No se turbe vuestro corazón
En el helado manto de la oscuridad, empapado por la derretida nieve sobre mi cuerpo, yací muerto. Perdí la cuenta de cuanto llevaba sin comer, mi estómago había empezado a consumirse a sí mismo, estaba muy deshidratado debido a la incontenible colitis que acarreaba. Mis heces corrían por mis piernas, dejando un terrible olor sobre mi cuerpo y una extrañísima viscosidad sobre mi piel que había logrado que mis ropas se pegaran a ella. Mi garganta estaba muy herida, la tos había terminado por dejar sus llagas tanto en mi tráquea como en mis pulmones, los cuales, llenos de sangre, no me dejaban respirar sin sentir un agudo dolor en mi pecho. Mis lánguidos pies ya no soportaban más el peso de mi cuerpo, y la negra piel congelada en mis extremidades ya no me dejaba sentir el suelo que me sostenía. Pasé mis últimas horas acostado en la acera junto a un edificio público, alucinando con espectros de mi familia.
Durante las semanas anteriores a mi muerte, vagué buscando refugio del frío y la lluvia. En el día mendigaba lo que pudiese en las calles, pero las personas se alejaban de mí por mi mal olor, mis ropas mal cuidadas y las evidentes imperfecciones de mi piel. Tampoco me atrevía a pedirles mucho, la guerra había dejado a todos en la miseria, los únicos con dinero eran inmigrantes vencedores que no estaban dispuestos a compartir su riqueza. En las noches recorría las ruinas de los edificios bombardeados, entre los escombros solía encontrar rincones bajo techo, en los que podía acumular el calor corporal.

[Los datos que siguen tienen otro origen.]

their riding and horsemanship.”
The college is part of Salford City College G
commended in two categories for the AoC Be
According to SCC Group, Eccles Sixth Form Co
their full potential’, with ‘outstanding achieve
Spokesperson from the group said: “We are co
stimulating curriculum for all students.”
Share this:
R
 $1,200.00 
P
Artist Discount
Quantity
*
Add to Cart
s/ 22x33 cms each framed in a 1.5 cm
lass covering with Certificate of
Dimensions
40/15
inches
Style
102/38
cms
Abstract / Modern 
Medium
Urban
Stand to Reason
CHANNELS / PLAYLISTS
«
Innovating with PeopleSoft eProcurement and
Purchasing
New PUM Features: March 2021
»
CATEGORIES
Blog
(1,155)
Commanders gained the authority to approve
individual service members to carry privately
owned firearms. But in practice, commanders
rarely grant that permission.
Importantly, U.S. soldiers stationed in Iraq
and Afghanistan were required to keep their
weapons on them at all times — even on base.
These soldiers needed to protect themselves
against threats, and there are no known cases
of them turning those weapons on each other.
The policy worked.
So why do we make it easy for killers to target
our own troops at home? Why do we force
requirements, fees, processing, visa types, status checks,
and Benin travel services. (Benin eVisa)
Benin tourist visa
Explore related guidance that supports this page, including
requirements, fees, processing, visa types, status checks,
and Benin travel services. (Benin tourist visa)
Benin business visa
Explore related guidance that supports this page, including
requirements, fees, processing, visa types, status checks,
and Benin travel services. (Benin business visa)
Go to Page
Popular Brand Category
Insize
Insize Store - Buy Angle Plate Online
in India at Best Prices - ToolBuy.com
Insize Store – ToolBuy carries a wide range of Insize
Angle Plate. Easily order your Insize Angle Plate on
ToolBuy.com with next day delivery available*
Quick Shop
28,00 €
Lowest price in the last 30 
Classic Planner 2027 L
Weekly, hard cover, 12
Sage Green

Durante los meses previos a mi muerte, pasé hambre varios días seguidos, pero aprovechaba cuando sonaba la alarma de los bombardeos y las familias corrían a los refugios. La desesperación los tomaba por sorpresa, y me daba a mí un par de minutos para entrar a sus negocios y hogares a asaltar sus despensas. Volvía rápidamente a la choza que le construí a mi hermana bajo el puente, donde nos dábamos un festín, tal como los que imaginábamos usando platos llenos de piedras al jugar a la hora del té. Jamás aprendimos a racionar nuestras comidas, solo me di cuenta de lo importante que era cuando ella, a sus 4 tiernos años, murió comiendo las piedras que yo tantas veces le dije que eran pasteles sobre nuestra mesa, soló para intentar recordar el sabor de los postres.
Un año antes de morir, trabajé un tiempo recolectando botellas de vidrio y vendiéndolas en la calle, todo para llevarle un par de monedas a mi tía. No es fácil encontrar botellas íntegras entre los desechos de una ciudad en guerra, pero los pequeños cortes en mis manos dolían menos que los golpes y los escupitajos con olor a vino barato que mi madrina me daba tras un mal día de trabajo. Escapé la noche anterior a que una bombardeo destruyera el barrio, cuando mi hermana me confesó, mientras yo ponía agua fría en su ojo morado, que nuestra tía la golpeó porque ella se negó a tocarla entre las piernas de nuevo.
Dos años antes de que la guerra llegara a mi casa, antes de que mi padre fuera llamado al frente, antes de que mi madre fuera alcanzada por una bala perdida en ese primer ataque sobre la ciudad, yo escuchaba a un hombre de hábito blanco hablar sobre el futuro de mi espíritu, diciendo que, si confiaba en el hombre sobre la cruz y amaba a todos a mi alrededor, nada malo podría pasarme jamás.